Une telle comédie misérable ne peut que s'essouffler. Elle ne devrait plus tromper personne.
Et pourtant "elle tourne".
Disons simplement que la date du prochain rassemblement fixé au 23 septembre permettra de dessiner un accord dominés par deux partenaires principaux. Entre les débats préfabriqués en septembre de l'Assemblée nationale et l'obscure navette sénatoriale d'octobre, ils apparaîtraient en vainqueurs au sein de leurs camps respectifs. Le chef de l'État, éclipserait à la fois un chef du gouvernement, signataire de la loi de 2003, un ministre du Travail démonétisé et une majorité parlementaire de façade. Au sein de la gauche, la force sociale l'emporterait sur le sérail politique, la bonne vieille centrale stalinienne marginaliserait la CFDT sociale-démocrate et la survivance de Force ouvrière.
La question de la pénibilité n'intervient pas pour faire pleurer les chaumières sur le sort des mineurs de fonds, des manœuvres du bâtiment ou des pêcheurs en haute mer, et autres durs métiers imposant le respect.
Elle obéit à un seul objectif : il s'agit de pérenniser, peut-être même en incorporant au passage leurs bénéficiaires actuels dans les caisses du régime général, les avantages des branches auréolées d'une minorité de soutiers. Les permanents cégétistes d'EDF, de la SNCF ou de Gaz de France et leurs soutiens bureaucrates continueront quoiqu'il advienne à s'appliquer à eux-mêmes les privilèges attribués aux électriciens, gaziers, cheminots etc. Si un accord entre la CGT et le président intervient qui osera ergoter sur ces points de détail ? Qui souhaite une crise majeure ?
Autrefois les choses se présentaient plus simplement. Pour comprendre les bizarreries de la politique française, et pas seulement à gauche, il suffisait d'observer de façon linéaire la presse du parti communiste. On disposait de la sorte d'une clef pratiquement constante de tous les comportements aberrants, ceux des compagnons de route, ceux du grand orient, mais aussi ceux des barbouzes du gaullisme, des réseaux tiers-mondistes, des théologiens de la révolution et autres petites succursales du bloc soviétique.
La chute de l'URSS a plus ou moins diminué le périmètre d'intervention directe et visible d'un parti désormais squelettique. Son fantôme ne représente plus guère que 2 à 3 % de l'électorat. Le tirage de L'Humanité ne peut même plus baisser. Cet effondrement n'a apporté cependant ni la moindre rétractation, ni la plus petite démarche de repentance, ni aucun soupçon d'opprobre. Un Français ayant obéi aux ordres de son gouvernement ou porté l'uniforme de son armée doit toujours s'en disculper. Un militant ayant osé dans sa jeunesse dénoncer les crimes et les mensonges du communisme demeure idéologiquement un paria. Mais celui qui a servi de marionnette au KGB ou à la Stasi, de porteur de valises du FLN, de pourvoyeur ou de propagandiste du Goulag, du Lao-gaï chinois, des camps vietminh ou des Khmers rouges peut toujours se placer en situation d'accusateur de ses compatriotes. Parallèlement, staliniens et trotskistes ont, comme chacun s'en félicite, mis leurs piolets au vestiaire.

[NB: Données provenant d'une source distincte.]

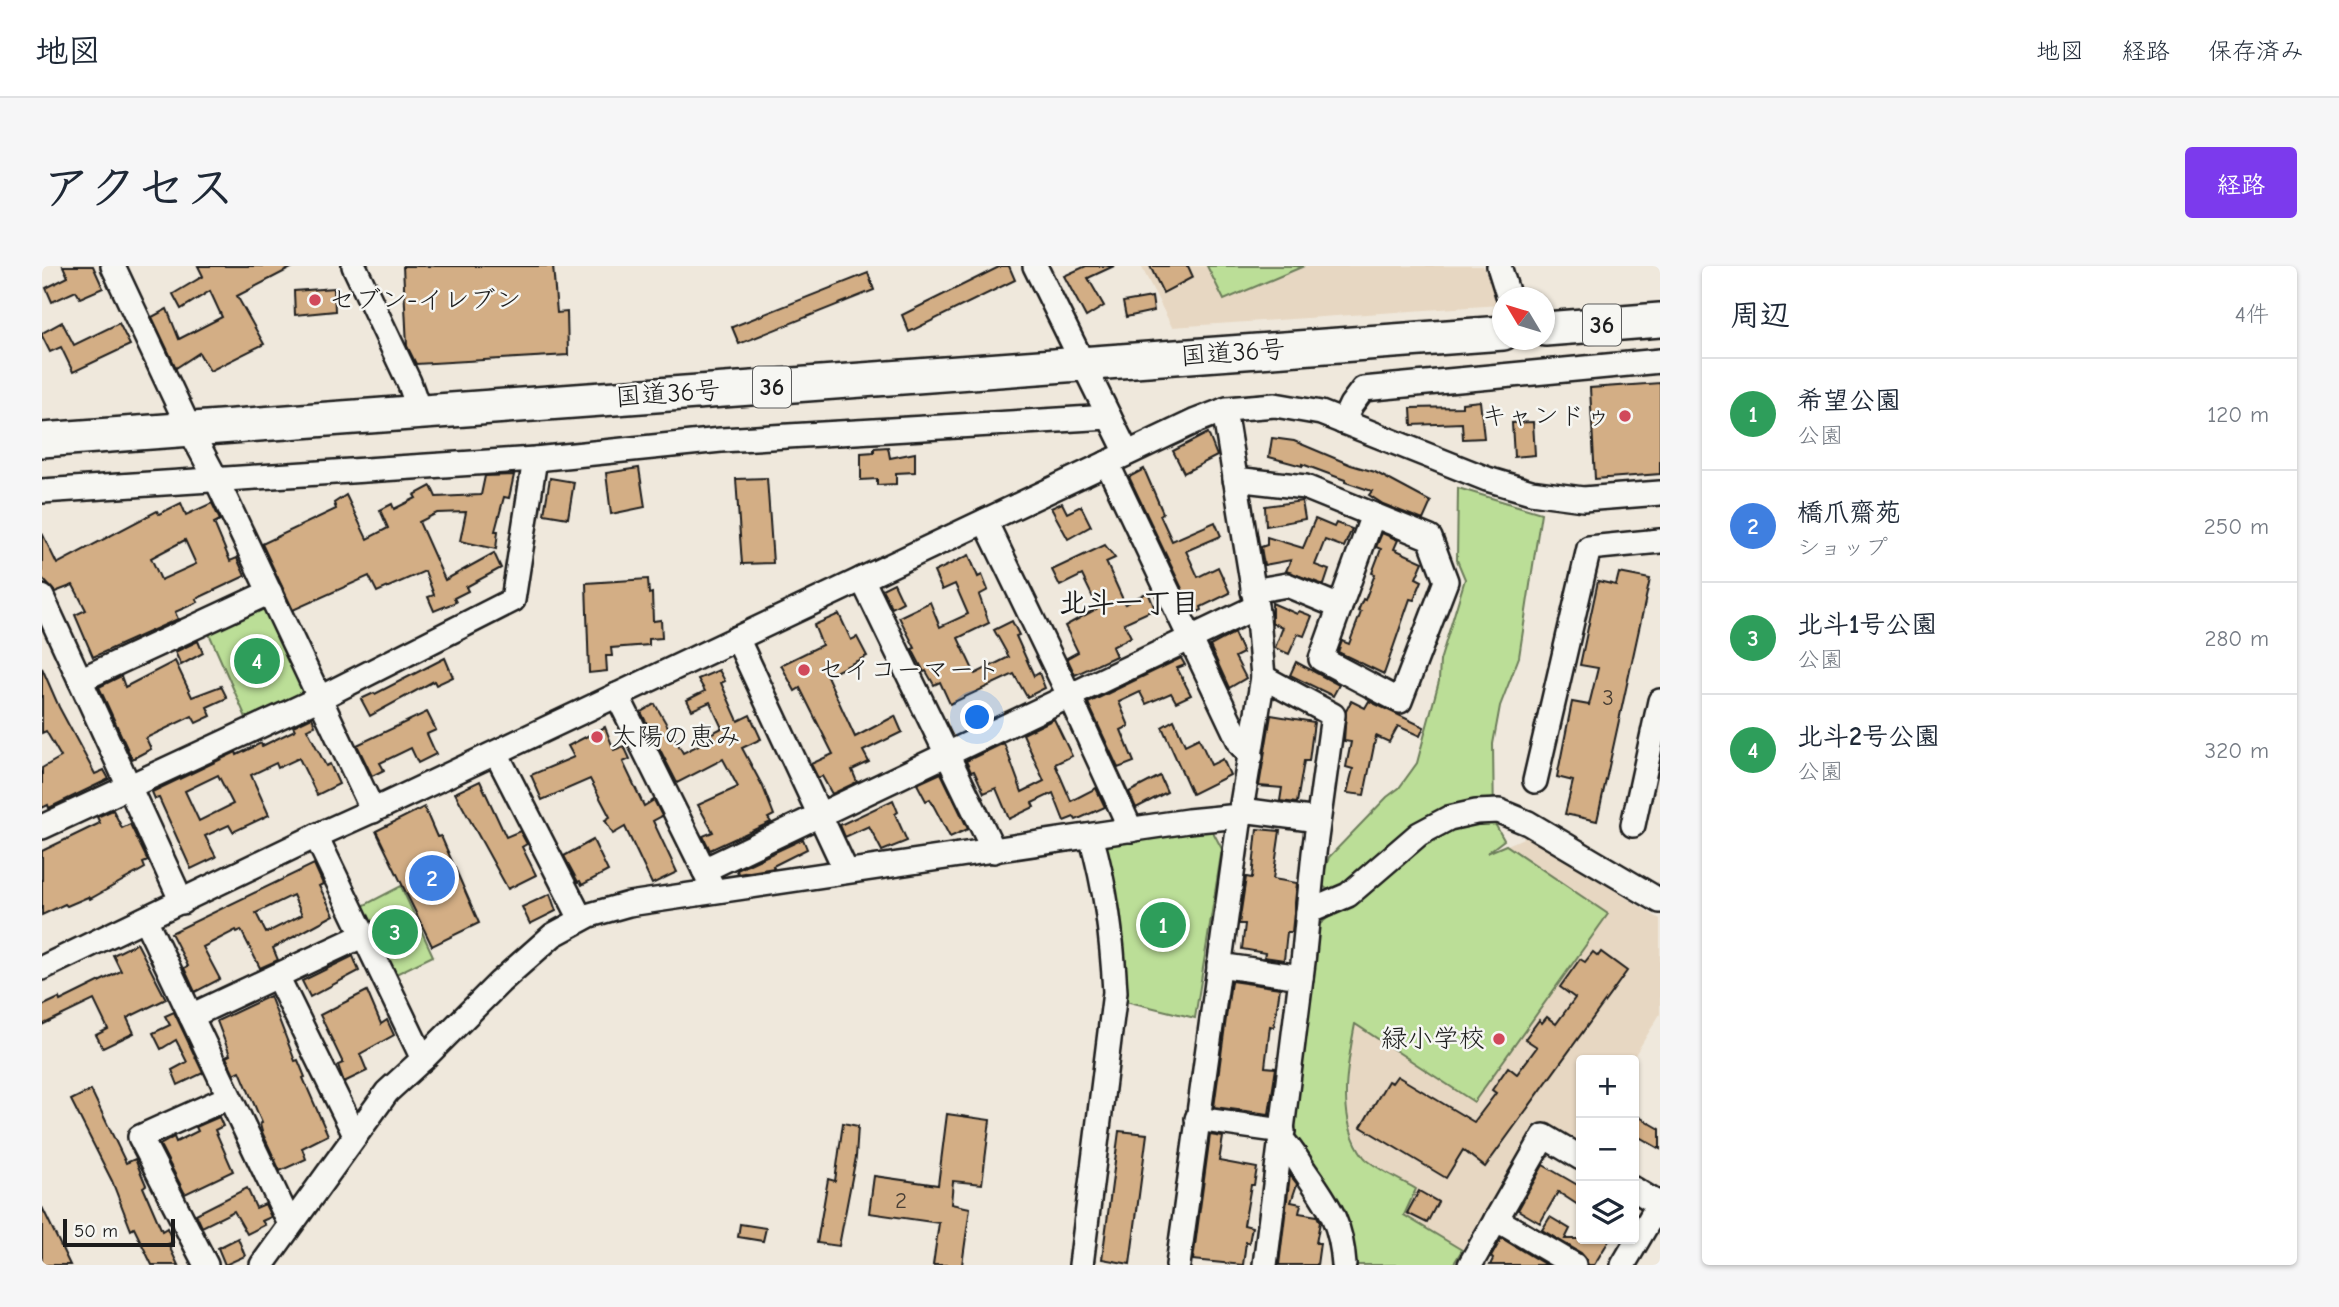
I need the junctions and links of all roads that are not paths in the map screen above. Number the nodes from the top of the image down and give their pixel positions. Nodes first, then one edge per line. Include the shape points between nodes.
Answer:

Quant au camarade Thibault, une énigme biographique demeure entière : quand donc cet ancien dirigeant du parti a-t-il véritablement quitté les rangs communistes ? Et pour quelles raisons de conscience ? Doit-on cette hypothétique rupture à une lecture tardive de Soljénitsyne, à une découverte salutaire des œuvres de Frédéric Bastiat ou, plus probablement, au projet de se révéler la plus forte composante au sein de la gauche le jour où, par malheur, Mme Aubry accéderait à la présidence ?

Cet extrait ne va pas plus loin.